* **Task requirements**
Whenever a picture appears, leave it out while repeating all the other data exactly.

BEGIN Records for processing

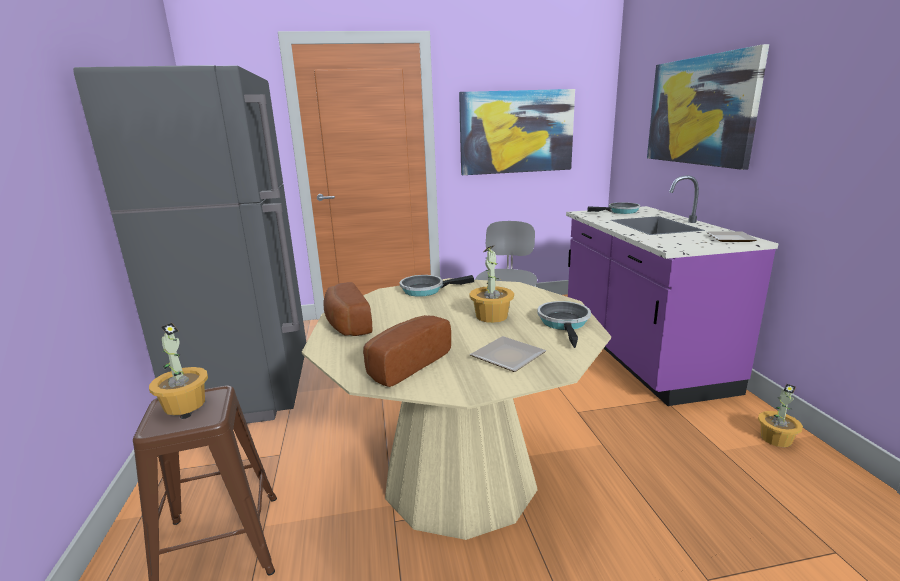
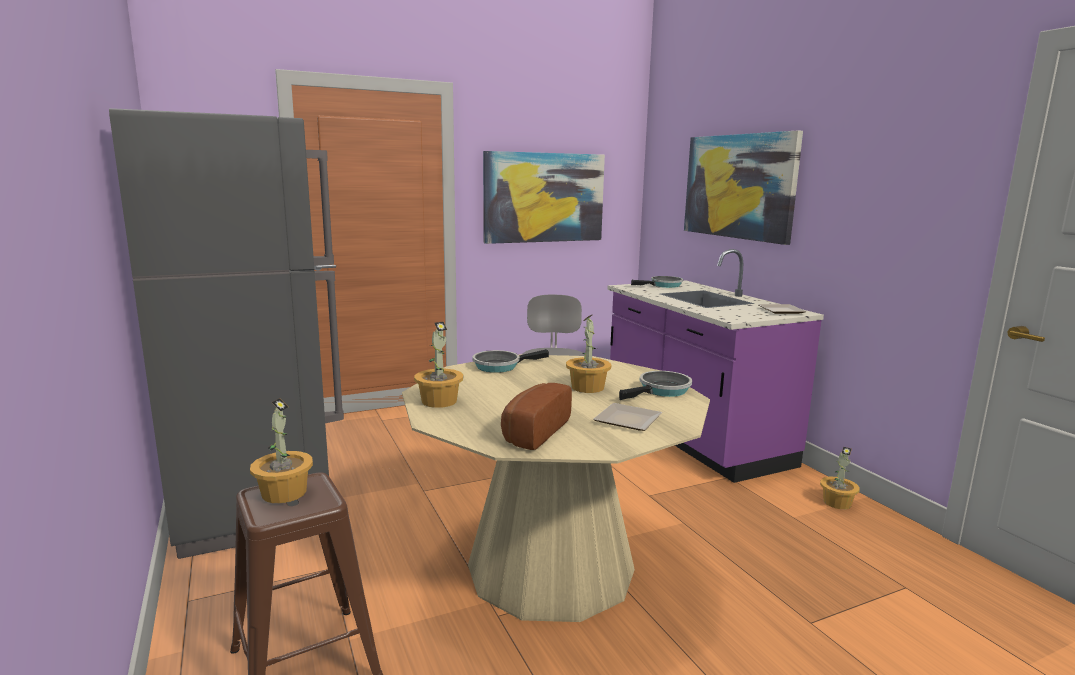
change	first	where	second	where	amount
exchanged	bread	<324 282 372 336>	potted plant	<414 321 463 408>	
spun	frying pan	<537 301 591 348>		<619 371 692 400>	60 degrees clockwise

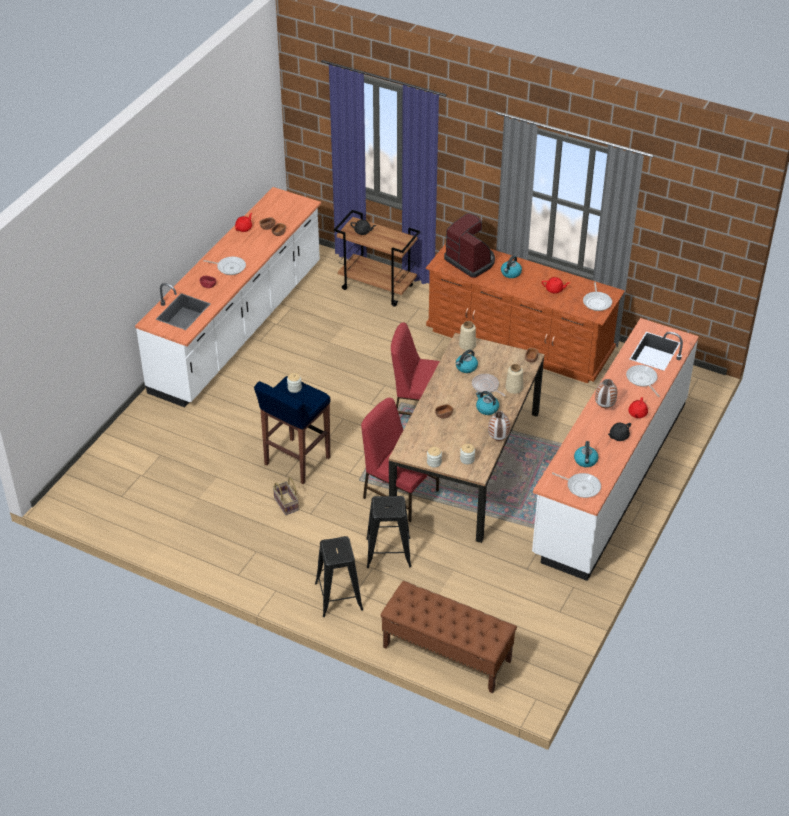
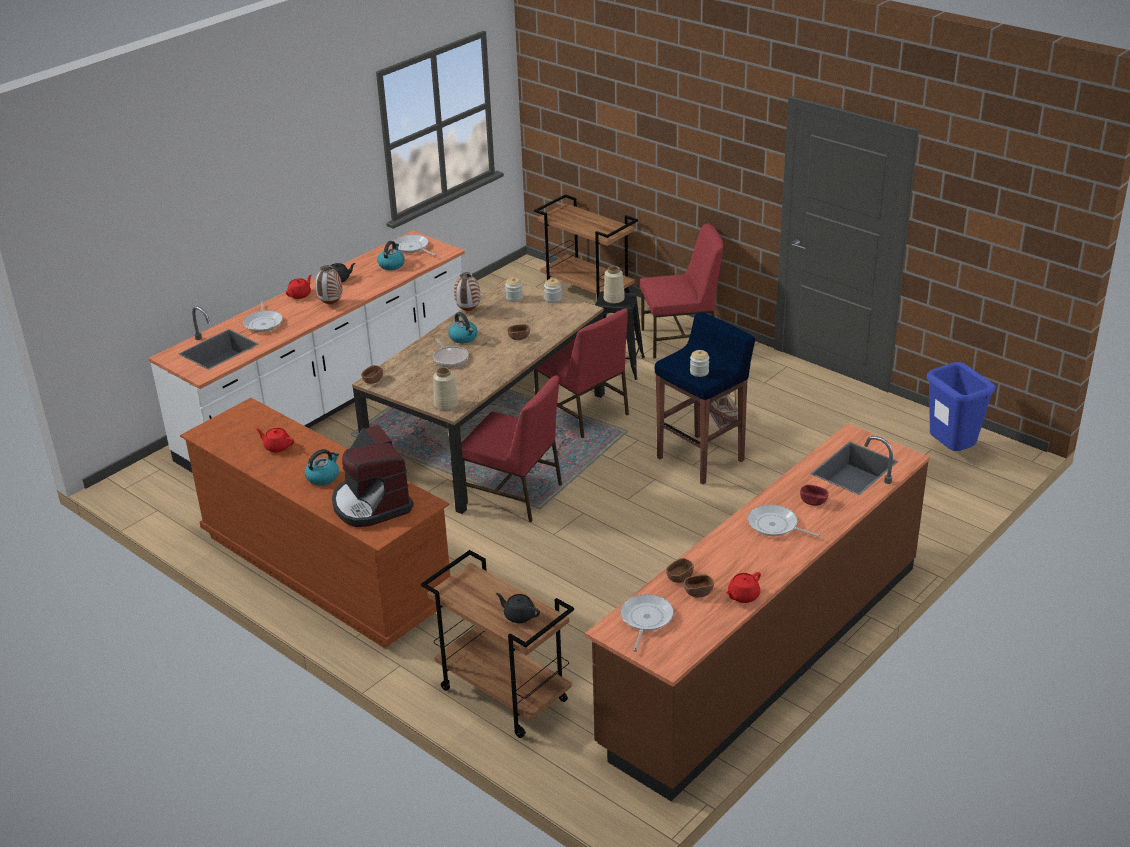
change	first	where	second	where	amount
colour	white counter	<135 187 321 407>	brown counter	<585 423 930 801>	
relocated	frying pan	<583 282 612 311>		<620 594 674 652>	
missing	kettle	<456 350 478 373>			
relocated	beige vase	<505 364 523 394>		<604 266 625 304>	
exchanged	black stool	<315 536 363 617>	red chair	<640 223 724 358>	
exchanged	brown bench	<380 581 517 693>	brown cart	<534 194 638 299>	
appeared			blue trash can	<927 362 995 451>	

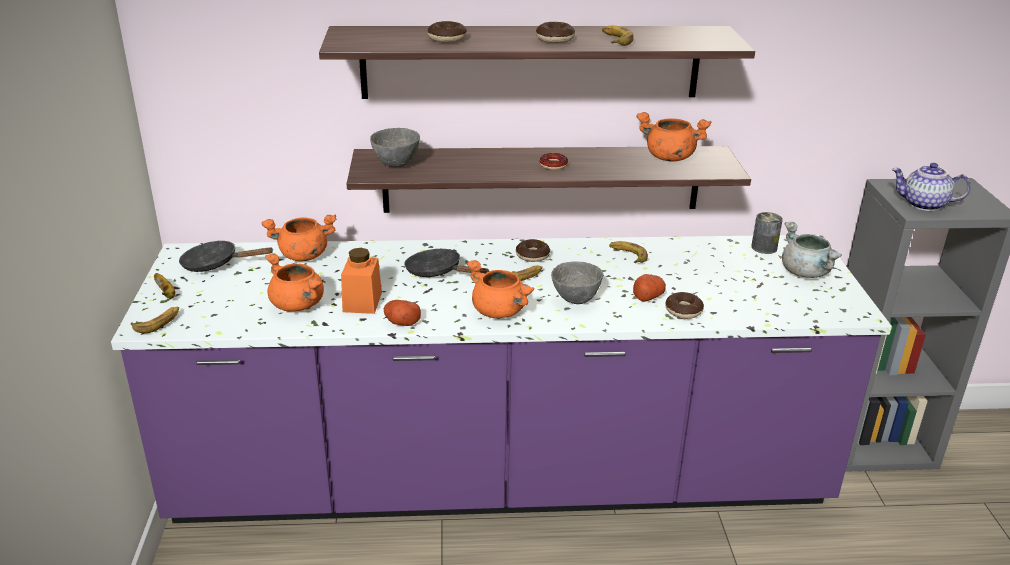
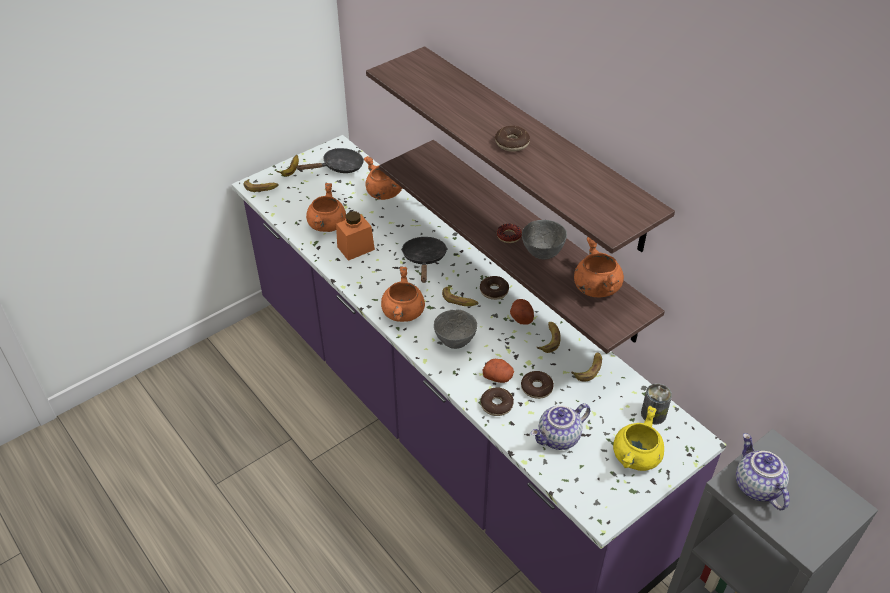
change	first	where	second	where	amount
relocated	donut	<428 21 467 43>		<521 371 554 399>	
relocated	banana	<602 26 633 46>		<571 352 602 381>	
relocated	grey bowl	<370 128 420 167>		<522 220 567 259>	
colour	grey cooking pot	<782 222 842 278>	yellow cooking pot	<613 406 664 471>	
spun	black frying pan	<179 240 274 272>		<297 148 364 173>	90 degrees clockwise
relocated	potato	<384 300 421 326>		<510 299 534 324>	
appeared			teapot	<531 403 590 450>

END Records for processing

* **Response for this exercise**
change	first	where	second	where	amount
exchanged	bread	<324 282 372 336>	potted plant	<414 321 463 408>	
spun	frying pan	<537 301 591 348>		<619 371 692 400>	60 degrees clockwise

change	first	where	second	where	amount
colour	white counter	<135 187 321 407>	brown counter	<585 423 930 801>	
relocated	frying pan	<583 282 612 311>		<620 594 674 652>	
missing	kettle	<456 350 478 373>			
relocated	beige vase	<505 364 523 394>		<604 266 625 304>	
exchanged	black stool	<315 536 363 617>	red chair	<640 223 724 358>	
exchanged	brown bench	<380 581 517 693>	brown cart	<534 194 638 299>	
appeared			blue trash can	<927 362 995 451>	

change	first	where	second	where	amount
relocated	donut	<428 21 467 43>		<521 371 554 399>	
relocated	banana	<602 26 633 46>		<571 352 602 381>	
relocated	grey bowl	<370 128 420 167>		<522 220 567 259>	
colour	grey cooking pot	<782 222 842 278>	yellow cooking pot	<613 406 664 471>	
spun	black frying pan	<179 240 274 272>		<297 148 364 173>	90 degrees clockwise
relocated	potato	<384 300 421 326>		<510 299 534 324>	
appeared			teapot	<531 403 590 450>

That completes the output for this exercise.